Soren Frantz / Photo Editor

Keene State College’s financial performance, student retention and strategic investments are all at the forefront of looking to the future of the college. On Monday, November 25, an all-campus meeting was held in the Redfern Main Theatre for a discussion of where the college currently stands.

Chief Enrollment Officer MB Lufkin brought to attention the advancements KSC has made in making campus more easily accessible to prospective students and the effectiveness of those efforts.

“You might’ve noticed the new signage near the Elliot Center welcoming future Owls to campus,” Lufkin said. “We hosted just over 440 students at two open houses. We were also able to improve our show rate, which means the number of students that RSVPed versus the number of students who showed up went from 68 percent last year to 71 percent this year. That’s a result of the work the marketing and admissions teams did to reimagine the RSVP process and some additional work we did to follow up with students who had RSVPed to make sure they showed up.”

Lufkin also addressed where KSC needs to do work when it comes to student retention in relation to looking at students’ GPAs, achievements and financial needs.

“We’ve structured our communication strategy and financial aid packaging to attract the highly academically achieving students who didn’t have significant family need. We also were generous to our students with low merit and high need. In doing so we effectively left out the middle,” Lufkin said. “We were not attractive or competitive to the students for whom Keene could be an excellent choice; those with middle to high merit, middle to high need. In order to stabilize enrollment and honor our mission as a public higher education institution, we must make Keene more accessible to the key middle demographic. We’re going to be doing this while maintaining a tight academic profile.”

According to Lufkin, moving forward every family that files for FAFSA will automatically receive a $500 grant.
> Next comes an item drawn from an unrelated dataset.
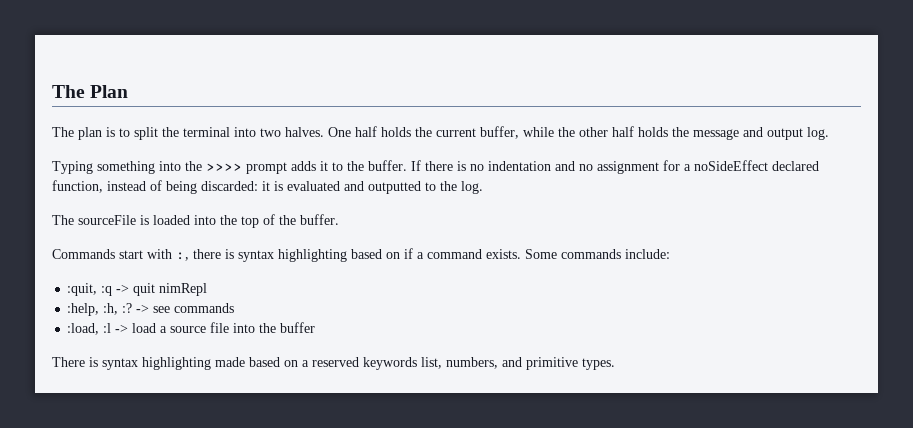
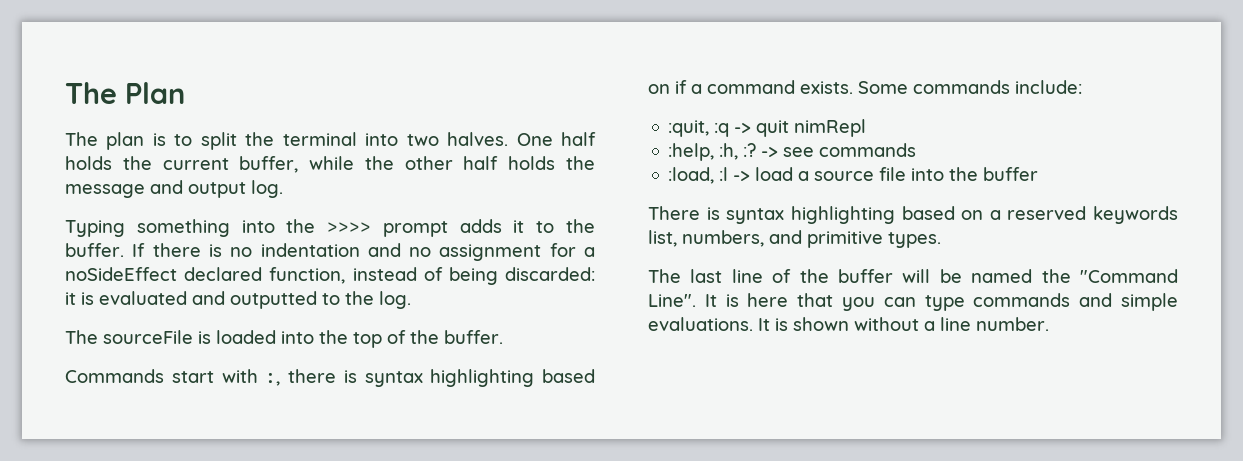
[215,357,245,367] made -> (895, 215) none
(615, 364) none -> [648,269,1178,283] [648,293,1178,311] [648,317,1049,331] // The last line of the buffer will be named the "Command Line". It is here that you can type commands and simple evaluations. It is shown without a line number.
Other changes include a January start for the safety and occupational health applied sciences (SOHAS) master’s program, which already has 18 applications for this spring, and a new user-friendly application that KSC has launched.

KSC President Melinda Treadwell addressed the college’s financial performance this fiscal year and trends looking forward. KSC net tuition revenue has dropped by about ten million dollars from 2017 to today.

“Even though we’re stabilized, our discount rate growth and the difference in retention for the type of students we’ve brought in in those cycles has made a difference and our floor has fallen away a little on our revenue,” Treadwell said. “Our projection this year is to fall a little further in revenue, and this is a legacy for the past several classes we’ve brought in. The net tuition revenue and retention statistics for those students who are actually paying the highest net tuition revenue, those kids who were getting very little merit, as we lose those kids at higher rates; that’s why the bottom is falling.”

Treadwell said the focus for stabilization isn’t going to be on head count and average tuition, it’s going to be on net tuition. A calculation will be created that is going to help predict the college’s revenue side, looking exclusively at net tuition revenue. Treadwell also said that the Education Advisory Board (EAB) will be bringing a four-year model to KSC, rather than looking at predictions year to year.

Treadwell also hopes to have the budget for fiscal year 2021 in detailed form in advance of the June 2020 Board of Trustees meeting as part of a new revised budget development process. Also discussed was reclassification of all staff positions, looking at market, compression and parity. This is to help ensure all people are being paid fairly and that longer serving staff are not being compressed by newer staff moving in.

In terms of strategic investments into the college, Treadwell will be asking for $15 million from the Board for those investments around training, professional development and other efforts.

“We will look as a community to those things that we think can transform us, but at the other side of this investment period we will be a different campus with a very focused vision of where we’re heading with better discipline and better execution on what we’re doing. This is not asking for every possible thing we’d like to do; it’s the top priorities to help us get to a place we know we could or need to be based on the students we’re going to be seeing in three to 10 years,” Treadwell said.

Interim Provost Ockle Johnson addressed the academic program review that is underway.

“We’ve been looking at things around majors, looking at things around student credit hours and looking at things around cost and providing departments an opportunity to respond in qualitative ways to describe some of the things that their departments contribute that may not be measured in that data,” Johnson said. “What we need and what we promised is a draft for review in early December that will talk about ‘why’ to faculty and what we’re doing, what the metrics are, what the process will be and the timeline. We’ll look for feedback on that and finalize that before we finish up the semester.”

Treadwell said there are a variety of outcomes that can come from this review, but that program elimination is the last possible resort. It is only an option if the program is not viable to the campus, meaning it is not serving students.